Adapun masa berlakunya Undang-undang berakhir karena; ditentukan oleh
Undang-Undang sendiri, dicabut secara tegas, Undang-Undang lama
bertentangan dengan Undang-Undang baru, atau timbulnya hukum kebiasaan
yang bertentangan dengan Undang-Undang atau Undang-Undang tidak ditaati
lagi.
(1). Asas berlakunya suatu Undang-Undang:
- Undang-Undang yang tingkatannya lebih rendah tidak boleh bertentangan
dengan Undang-Undang yang kedudukannya lebih tinggi dalam mengatur hal
yang sama (lex superior derogat legi in feriori).
- Undang-Undang yang
bersifat khusus mengesampingkan Undang-Undang yang bersifat umum,
apabila Undang-undang tersebut kedudukannya sama. (lex speciales derogat legi generali).
- Undang-Undang yang
berlaku belakangan membatalkan Undang-Undang yang terdahulu, sejauh
Undang-Undang tersebut mengatur hal yang sama (lex posterior derogat
legi priori).
- Undang-Undang yang telah diundangkan dianggap telah diketahui oleh setiap orang.
(2). Hierarki perundang-undangan
Undang-Undang dalam arti material memiliki tata urutan peraturan sesuai dengan Tap MPRS No. XX/MPRS/1966 jo. No. V/MPR/1973 :
- Undang-Undang Dasar 1945
- Ketetapan Majelis Permusyawaratan Rakyat
- Undang-Undang /Peraturan Pemerintah Pengganti Undang-Undang
- Peraturan Pemerintah
- Keputusan Presiden
- Peraturan Pelaksana lainnya, seperti peraturan menteri atau instruksi menteri.
b). Kebiasaan (Custom)
Kebiasaan merupakan tindakan menurut pola tingkah laku yang tetap, ajeg,
dan normal di dalam suatu masyarakat atau komunitas hidup tertentu. Sebagai
sebuah perilaku yang tetap (ajeg) kebiasaan merupakan perilaku yang
selalu berulang hingga melahirkan satu keyakinan atau kesadaran bahwa
hal itu patut dilakukan dan memiliki kekuatan normatif yang mengikat. Tidak semua kebiasaan dapat menjadi sumber hukum, kebiasaan yang dapat menjadi sumber hukum meniscayakan beberapa syarat:
- Syarat materiil adanya perbuatan tingkah laku yang dilakukan berulang-ulang
- Syarat intelektual adanya keyakinan hukum dari masyarakat yang bersangkutan
- Adanya akibat hukum apabila kebiasaan dilanggar.

**MATERI TERKUMPUL:**

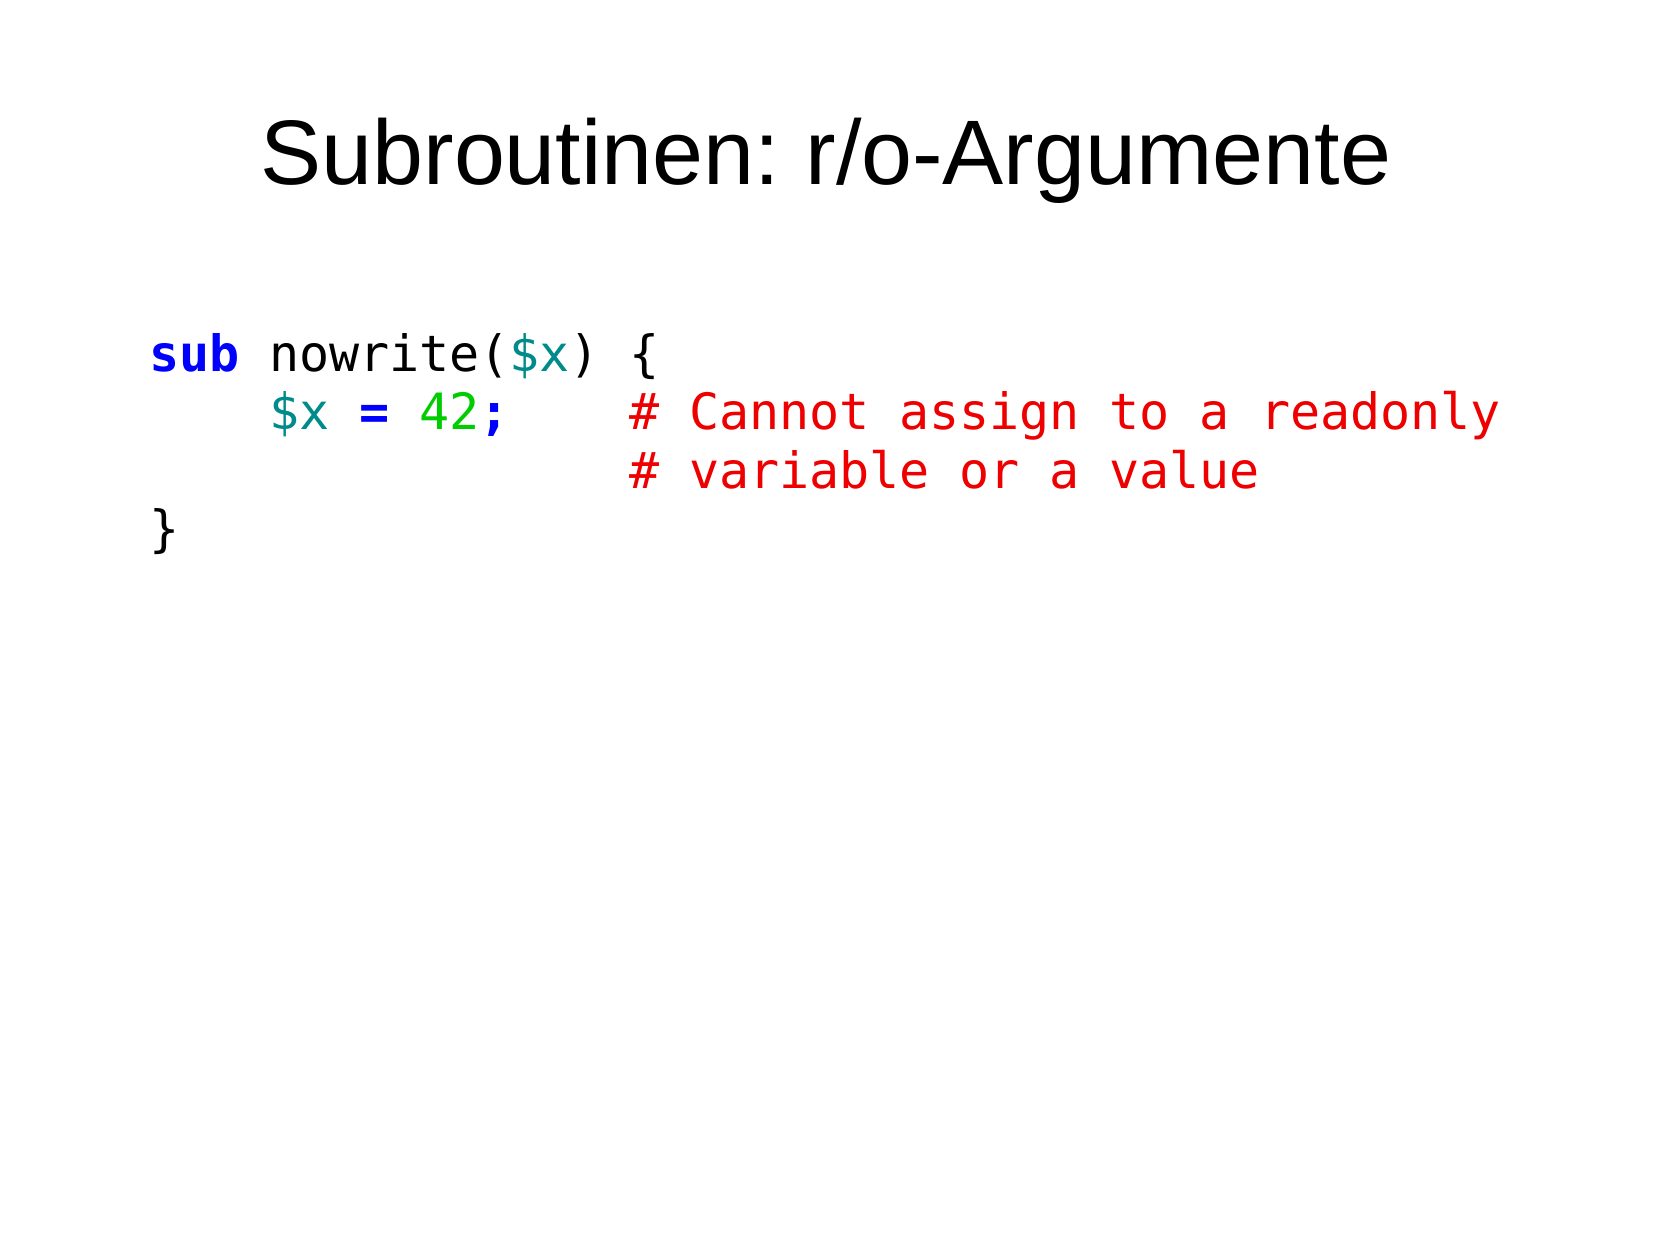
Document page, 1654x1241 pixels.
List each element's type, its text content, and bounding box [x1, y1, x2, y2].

**TUGAS YANG DIKERJAKAN:**
1 – Menurut kutipan, apa isi asas lex posterior derogat legi priori?
2 – Sebutkan semua tingkatan dalam tata urutan peraturan perundang-undangan yang dicantumkan kutipan.
Materi di atas berdiri sendiri dan terpisah dari kutipan.

**JAWABAN TIAP TUGAS:**
1 – Undang-Undang yang berlaku belakangan membatalkan Undang-Undang yang terdahulu, sejauh keduanya mengatur hal yang sama.

2 –
- Undang-Undang Dasar 1945
- Ketetapan Majelis Permusyawaratan Rakyat
- Undang-Undang/Peraturan Pemerintah Pengganti Undang-Undang
- Peraturan Pemerintah
- Keputusan Presiden
- Peraturan Pelaksana lainnya, seperti peraturan menteri atau instruksi menteri